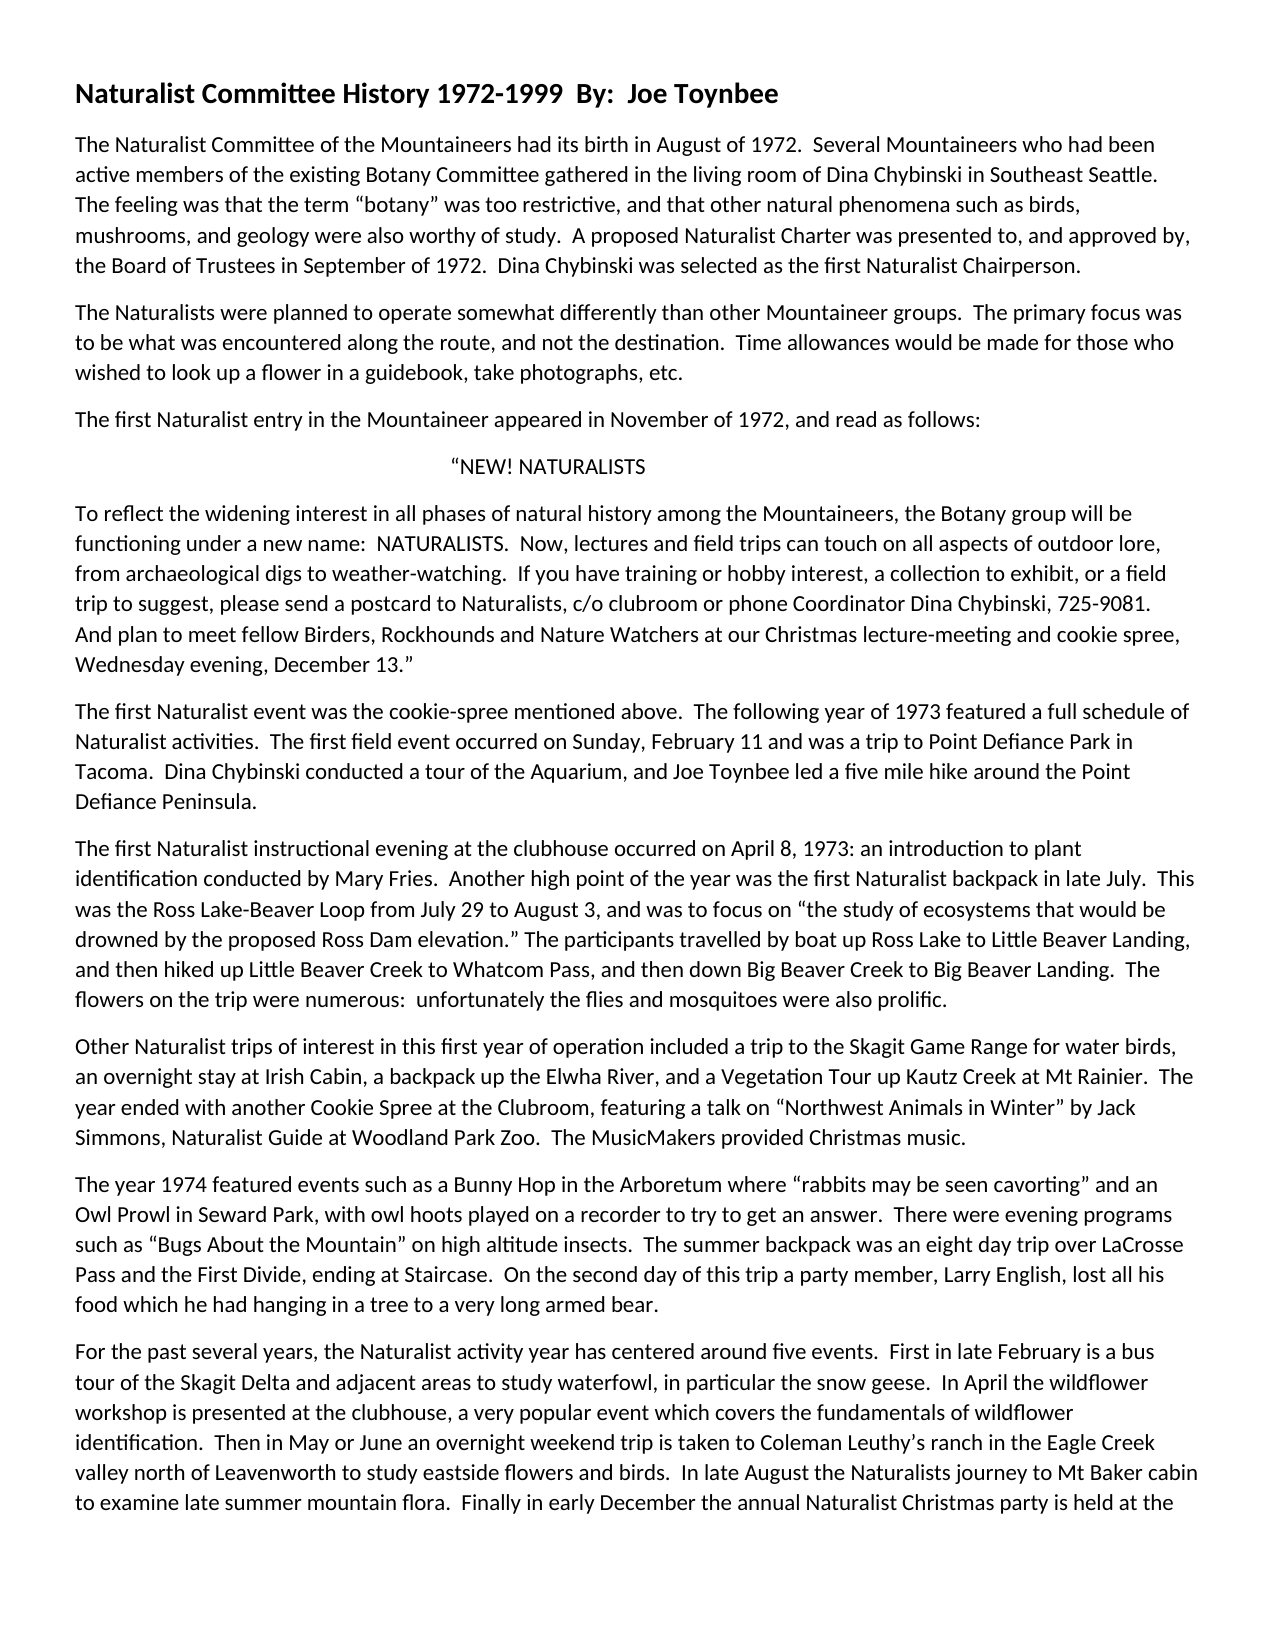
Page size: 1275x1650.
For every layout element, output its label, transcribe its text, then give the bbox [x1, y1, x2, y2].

text The Naturalists were planned to operate somewhat differently than other Mountaineer groups. The primary focus was to be what was encountered along the route, and not the destination. Time allowances would be made for those who wished to look up a flower in a guidebook, take photographs, etc. [75, 298, 1200, 386]
text The first Naturalist entry in the Mountaineer appeared in November of 1972, and read as follows: [75, 405, 1200, 433]
text To reflect the widening interest in all phases of natural history among the Mountaineers, the Botany group will be functioning under a new name: NATURALISTS. Now, lectures and field trips can touch on all aspects of outdoor lore, from archaeological digs to weather-watching. If you have training or hobby interest, a collection to exhibit, or a field trip to suggest, please send a postcard to Naturalists, c/o clubroom or phone Coordinator Dina Chybinski, 725-9081. And plan to meet fellow Birders, Rockhounds and Nature Watchers at our Christmas lecture-meeting and cookie spree, Wednesday evening, December 13.” [75, 499, 1200, 678]
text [75, 1337, 1200, 1516]
text Naturalist Committee History 1972-1999 By: Joe Toynbee [75, 75, 1200, 111]
text The first Naturalist instructional evening at the clubhouse occurred on April 8, 1973: an introduction to plant identification conducted by Mary Fries. Another high point of the year was the first Naturalist backpack in late July. This was the Ross Lake-Beaver Loop from July 29 to August 3, and was to focus on “the study of ecosystems that would be drowned by the proposed Ross Dam elevation.” The participants travelled by boat up Ross Lake to Little Beaver Landing, and then hiked up Little Beaver Creek to Whatcom Pass, and then down Big Beaver Creek to Big Beaver Landing. The flowers on the trip were numerous: unfortunately the flies and mosquitoes were also prolific. [75, 834, 1200, 1013]
text Other Naturalist trips of interest in this first year of operation included a trip to the Skagit Game Range for water birds, an overnight stay at Irish Cabin, a backpack up the Elwha River, and a Vegetation Tour up Kautz Creek at Mt Rainier. The year ended with another Cookie Spree at the Clubroom, featuring a talk on “Northwest Animals in Winter” by Jack Simmons, Naturalist Guide at Woodland Park Zoo. The MusicMakers provided Christmas music. [75, 1032, 1200, 1151]
text “NEW! NATURALISTS [75, 452, 1200, 480]
text The year 1974 featured events such as a Bunny Hop in the Arboretum where “rabbits may be seen cavorting” and an Owl Prowl in Seward Park, with owl hoots played on a recorder to try to get an answer. There were evening programs such as “Bugs About the Mountain” on high altitude insects. The summer backpack was an eight day trip over LaCrosse Pass and the First Divide, ending at Staircase. On the second day of this trip a party member, Larry English, lost all his food which he had hanging in a tree to a very long armed bear. [75, 1170, 1200, 1318]
text The first Naturalist event was the cookie-spree mentioned above. The following year of 1973 featured a full schedule of Naturalist activities. The first field event occurred on Sunday, February 11 and was a trip to Point Defiance Park in Tacoma. Dina Chybinski conducted a tour of the Aquarium, and Joe Toynbee led a five mile hike around the Point Defiance Peninsula. [75, 697, 1200, 815]
text The Naturalist Committee of the Mountaineers had its birth in August of 1972. Several Mountaineers who had been active members of the existing Botany Committee gathered in the living room of Dina Chybinski in Southeast Seattle. The feeling was that the term “botany” was too restrictive, and that other natural phenomena such as birds, mushrooms, and geology were also worthy of study. A proposed Naturalist Charter was presented to, and approved by, the Board of Trustees in September of 1972. Dina Chybinski was selected as the first Naturalist Chairperson. [75, 130, 1200, 279]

> _Description of the task_:
Would you retype each line above exactly and skip every image?

> _Result of this exercise_:
Page size: 1275x1650.
For every layout element, output its label, transcribe its text, then give the bbox [x1, y1, x2, y2].

text The Naturalists were planned to operate somewhat differently than other Mountaineer groups. The primary focus was to be what was encountered along the route, and not the destination. Time allowances would be made for those who wished to look up a flower in a guidebook, take photographs, etc. [75, 298, 1200, 386]
text The first Naturalist entry in the Mountaineer appeared in November of 1972, and read as follows: [75, 405, 1200, 433]
text To reflect the widening interest in all phases of natural history among the Mountaineers, the Botany group will be functioning under a new name: NATURALISTS. Now, lectures and field trips can touch on all aspects of outdoor lore, from archaeological digs to weather-watching. If you have training or hobby interest, a collection to exhibit, or a field trip to suggest, please send a postcard to Naturalists, c/o clubroom or phone Coordinator Dina Chybinski, 725-9081. And plan to meet fellow Birders, Rockhounds and Nature Watchers at our Christmas lecture-meeting and cookie spree, Wednesday evening, December 13.” [75, 499, 1200, 678]
text [75, 1337, 1200, 1516]
text Naturalist Committee History 1972-1999 By: Joe Toynbee [75, 75, 1200, 111]
text The first Naturalist instructional evening at the clubhouse occurred on April 8, 1973: an introduction to plant identification conducted by Mary Fries. Another high point of the year was the first Naturalist backpack in late July. This was the Ross Lake-Beaver Loop from July 29 to August 3, and was to focus on “the study of ecosystems that would be drowned by the proposed Ross Dam elevation.” The participants travelled by boat up Ross Lake to Little Beaver Landing, and then hiked up Little Beaver Creek to Whatcom Pass, and then down Big Beaver Creek to Big Beaver Landing. The flowers on the trip were numerous: unfortunately the flies and mosquitoes were also prolific. [75, 834, 1200, 1013]
text Other Naturalist trips of interest in this first year of operation included a trip to the Skagit Game Range for water birds, an overnight stay at Irish Cabin, a backpack up the Elwha River, and a Vegetation Tour up Kautz Creek at Mt Rainier. The year ended with another Cookie Spree at the Clubroom, featuring a talk on “Northwest Animals in Winter” by Jack Simmons, Naturalist Guide at Woodland Park Zoo. The MusicMakers provided Christmas music. [75, 1032, 1200, 1151]
text “NEW! NATURALISTS [75, 452, 1200, 480]
text The year 1974 featured events such as a Bunny Hop in the Arboretum where “rabbits may be seen cavorting” and an Owl Prowl in Seward Park, with owl hoots played on a recorder to try to get an answer. There were evening programs such as “Bugs About the Mountain” on high altitude insects. The summer backpack was an eight day trip over LaCrosse Pass and the First Divide, ending at Staircase. On the second day of this trip a party member, Larry English, lost all his food which he had hanging in a tree to a very long armed bear. [75, 1170, 1200, 1318]
text The first Naturalist event was the cookie-spree mentioned above. The following year of 1973 featured a full schedule of Naturalist activities. The first field event occurred on Sunday, February 11 and was a trip to Point Defiance Park in Tacoma. Dina Chybinski conducted a tour of the Aquarium, and Joe Toynbee led a five mile hike around the Point Defiance Peninsula. [75, 697, 1200, 815]
text The Naturalist Committee of the Mountaineers had its birth in August of 1972. Several Mountaineers who had been active members of the existing Botany Committee gathered in the living room of Dina Chybinski in Southeast Seattle. The feeling was that the term “botany” was too restrictive, and that other natural phenomena such as birds, mushrooms, and geology were also worthy of study. A proposed Naturalist Charter was presented to, and approved by, the Board of Trustees in September of 1972. Dina Chybinski was selected as the first Naturalist Chairperson. [75, 130, 1200, 279]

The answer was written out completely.